Позже, дома, папа кричал Сереже:
– Другой был уговор! Другой! Какого черта ты попёрся вперед? Они должны были дойти до бочки, надо было ждать, пока они сами не подойдут!
– Не подошли бы они, – устало отбивался Сережа. – Ты же сам видел, не собирались они подходить.
– Ну, и не подошли бы!
Папа выглядел плохо, лицо у него было серое, покрытое болезненной перламутровой испариной.
– С ними надо было поговорить, – сказал Сережа. – Нам не нужна здесь война. А если б ты выстрелил в бочку, они бы тоже начали палить.
– Они с «калашами», все трое, Андреич, – примирительно вставил Лёня. – Куда нам против них с охотничьими ружьями.

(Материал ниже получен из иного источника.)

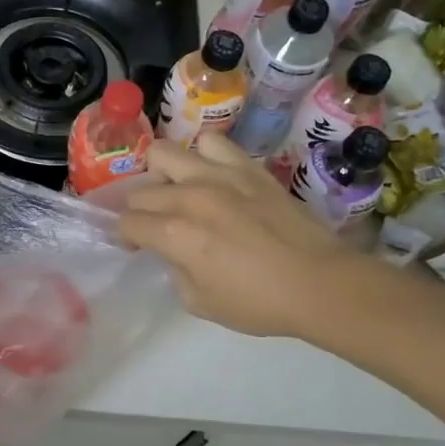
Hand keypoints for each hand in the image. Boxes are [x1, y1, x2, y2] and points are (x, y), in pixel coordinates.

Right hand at [119, 132, 374, 338]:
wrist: (318, 283)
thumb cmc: (258, 302)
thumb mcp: (200, 302)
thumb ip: (175, 271)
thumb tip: (173, 251)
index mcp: (175, 234)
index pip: (127, 223)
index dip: (125, 236)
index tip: (136, 245)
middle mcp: (189, 197)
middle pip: (141, 191)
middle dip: (140, 210)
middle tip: (156, 225)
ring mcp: (218, 175)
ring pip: (164, 153)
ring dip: (162, 174)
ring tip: (177, 190)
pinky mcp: (247, 167)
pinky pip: (212, 143)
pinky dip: (202, 155)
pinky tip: (211, 174)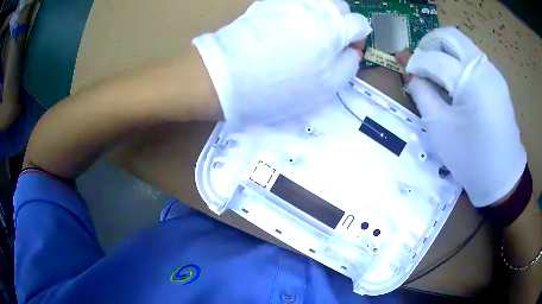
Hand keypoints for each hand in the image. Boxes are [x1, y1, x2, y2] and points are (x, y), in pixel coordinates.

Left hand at [193, 0, 370, 124]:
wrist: (227, 76)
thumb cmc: (281, 86)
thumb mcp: (326, 86)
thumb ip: (348, 65)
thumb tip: (351, 51)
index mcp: (334, 27)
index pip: (359, 23)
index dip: (358, 38)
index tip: (349, 51)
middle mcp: (315, 6)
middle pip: (340, 6)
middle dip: (342, 22)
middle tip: (329, 41)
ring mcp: (289, 1)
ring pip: (317, 0)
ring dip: (322, 13)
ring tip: (310, 32)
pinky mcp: (267, 2)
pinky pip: (293, 2)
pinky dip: (299, 10)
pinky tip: (288, 26)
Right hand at [396, 27, 525, 206]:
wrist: (502, 177)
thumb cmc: (471, 158)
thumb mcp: (440, 129)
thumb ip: (422, 94)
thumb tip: (412, 75)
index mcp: (470, 80)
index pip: (434, 57)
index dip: (416, 62)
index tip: (407, 72)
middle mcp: (483, 67)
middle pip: (450, 36)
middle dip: (430, 43)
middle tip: (421, 60)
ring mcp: (493, 73)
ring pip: (463, 44)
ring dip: (445, 50)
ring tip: (436, 70)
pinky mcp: (498, 81)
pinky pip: (473, 59)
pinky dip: (459, 61)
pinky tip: (455, 81)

Из этих троих только у одного чёрта рожа умная, а двум другим думать нечем. Услышали бы выстрел – и разбираться бы не стали, в бочку, не в бочку. Постреляли бы нас, как зайцев.
В стену дома постукивали вывешенные снаружи, постепенно застывающие на морозе сети, из которых никто еще не успел выбрать скудный улов этого дня, а мы сидели внутри, стараясь держаться поближе к печке, медленно оттаивая, отогревая застывшие руки чашками с дымящимся кипятком, и никак не могли согреться. Как только наступила первая пауза в разговоре, Наташа грохнула чайником по закопченной чугунной крышке печи и спросила:
– Ну, что – вы закончили? А то, может, нам еще подождать? Кто-нибудь собирается рассказать, что там вообще произошло?